What has driven the recovery to date is the hundreds of millions of decisions made by businesses and workers as they struggle to adjust to a reality that was not what they expected.
Businesses have cut staff in order to reduce costs. Some have relocated or shut down. Some have sold assets for a loss, thus allowing another business to redeploy those assets in a new, more profitable venture. Some have created new products; some have figured out how to make their products better or more cheaply. Some entrepreneurs have taken a risk and started a new business. Some have paid down debt, others have taken on new debt. Some have increased hiring. Some have discovered new ways of finding and producing natural gas while risking their fortunes in the process.

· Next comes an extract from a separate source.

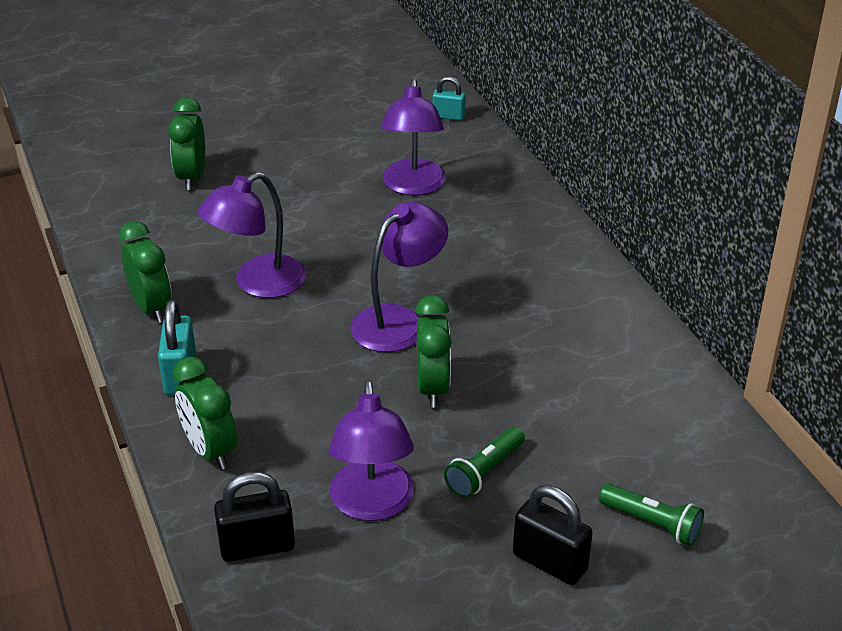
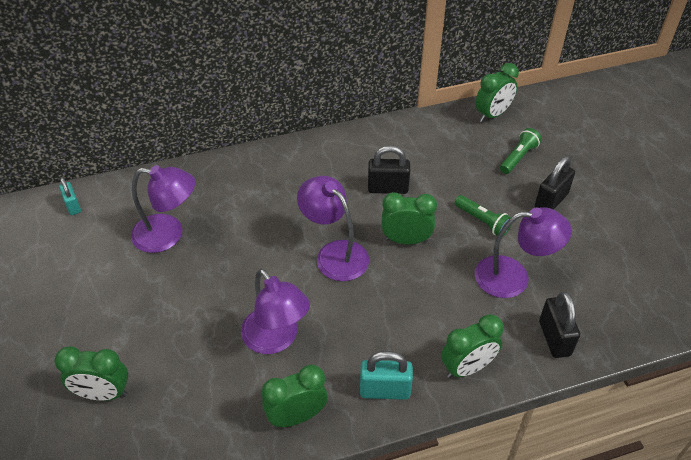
camera: 85 degrees left, 10 degrees up
(448, 116) = (73, 206): turquoise padlock -> turquoise padlock turned 45 degrees counterclockwise
(536, 366) = (388, 188): none -> black padlock
(760, 491) = (492, 115): none -> green clock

Workers have relocated to find a new or better job elsewhere. Many have decided to work harder or longer hours. Many have tightened their belts and cut back on their expenses. Many have decided to start their own business, or to work part-time, or to accept a pay cut. Many have learned new skills, or taken a job in a different field.
These are the things that make the economy bigger, stronger, more efficient, and more productive; that raise living standards, that create new jobs. Labor and capital need to make millions of adjustments in the wake of a recession, and in response to unexpected shocks. All that fiscal and monetary policy can do is to facilitate those decisions and those painful adjustments.
Unfortunately, fiscal policy has not been helpful in this regard. Extending unemployment benefits only delays workers' decisions to work harder or learn a new job or accept a pay cut or relocate. Transfer payments reward those who are not working while penalizing those who are; they do nothing to create new jobs. New regulations make it more difficult to start new businesses. The prospect of huge new tax burdens resulting from trillion-dollar deficits reduces the incentive for entrepreneurs to take new risks and start new companies and hire new workers. Increased government spending only saps the economy's limited resources. The uncertainty surrounding the expiration of the Bush tax cuts at the end of this year is a concern for businesses deciding what to do with their profits, and it is a concern for investors wondering whether they should take their profits now, and whether higher taxes will crush the market next year.
Monetary policy has also been a problem. With the Fed and many other central banks now navigating in the uncharted waters of massive quantitative easing, markets are consumed with uncertainty about the future value of currencies, and many investors have sought out gold and commodities for that reason. Zero interest rates have left retired people with a huge shortfall of income relative to what they had expected. A weak dollar has prompted many central banks to buy massive amounts of dollars in order to keep their currencies from appreciating against the dollar, and Treasuries are about the only dollar asset they can buy, and that in turn has contributed to depressing yields.
Lots of adjustments, and lots of problems remaining. But the net result of everything has been an economy that has been expanding, albeit slowly, for almost three years, while creating almost 4 million new jobs in the process. There's still a long ways to go before things return to normal, but we are making progress, thanks to the untold millions of difficult decisions made every day by hundreds of millions of managers, investors, workers, and consumers.
Growth is not made in Washington. Growth happens in the heartland, and it is mainly driven by people who are trying to put food on the table and create a better life for themselves and their families. This is the force that has given us a recovery, and I believe it is an enduring force; it is the unique and dynamic nature of the U.S. economy that should never be underestimated.